→ Excerpt:
----

Link Search Menu Expand Document

The Content Addressable Storage File Cache (CFC) is the functional beating heart of all Buildfarm Workers. It should fundamentally be thought of as a rotating set of Content stored in files, indexed by Digests that make up the inputs for Actions to be executed. It also serves several other functions here detailed. This documentation presents it both in terms of functional behavior, as if it were a service or process, as well as with Java semantics, owing to its implementation.

A CFC has the additional responsibility in shard workers of presenting a CAS (Java) Interface, which supports the typical Read, Write, FindMissingBlobs, and batch versions of the R/W requests.

Each CFC needs a filesystem path to use as its root, and a set of configuration parameters. Under this path, it will store the CAS entries, named by their digests, optionally in a partitioned directory hierarchy by subdividing the first N bytes of the hash.

The CAS entries are treated by the CFC in terms of their index (filesystem directory) mapping to an inode (file content and limited metadata). This is an important distinction for the CFC, as it is used to present a substantially deduplicated ephemeral tree of inputs by its corresponding Exec Filesystem when executing actions. This will be described in further detail under the RC-LRU.

File Metadata

Due to limitations of posix filesystem presentations, input FileNodes with ‘executable’ specifications require a unique inode from their non-executable counterparts. The CFC considers a CAS entry keyed with its path and executability uniquely, and their files are named as such: <hash> for the non-executable content, <hash>_exec for executable content. Each is charged with its own size to the storage pool, can be used for executable-idempotent requests on equal footing, and can be expired independently. Using any digest-based interface method without the option for an executable specification will result in executable key impartiality.

Operations

Read(digest, offset, limit): The CFC will locate the indexed file for a digest with executable impartiality, attempt to open it, seek to the offset requested, and present a limited stream of the content’s bytes. A missing digest will result in predefined behavior per the CAS Interface, as well as an invalidation of its process index entry, if it exists. An access for the entry is inserted into the Access Queue. A read is (currently) impermeable to expiration, and can result in overcharge of filesystem content in such a case.

----

→ Work task 1: In the CFC documentation, what file name is used for executable content?
The CFC documentation and the listing that follows have no connection to each other.

→ Data extracts:
----

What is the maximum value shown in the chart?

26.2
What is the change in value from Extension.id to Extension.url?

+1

----

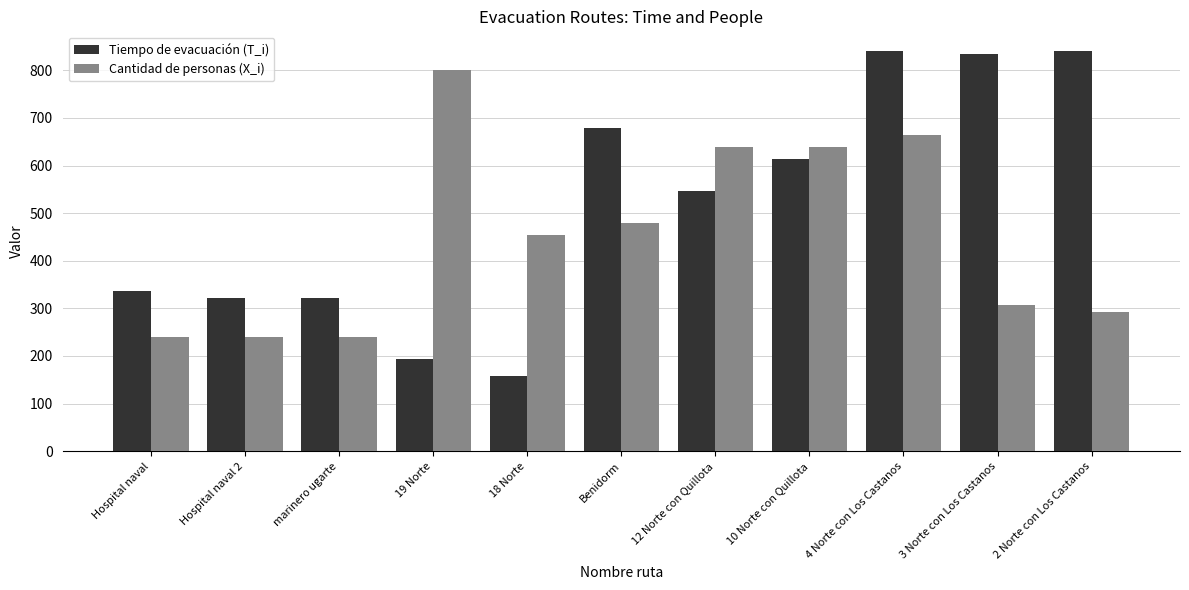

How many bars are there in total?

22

----

→ Work task 2: In the listing, replace "value" with "figure" in the part that opens with the line containing "What is the maximum value shown in the chart?" and closes with the line containing "What is the change", and return only those lines.

→ Exercise output 1: <hash>_exec

→ Exercise output 2:
What is the maximum figure shown in the chart?

26.2
What is the change in figure from Extension.id to Extension.url?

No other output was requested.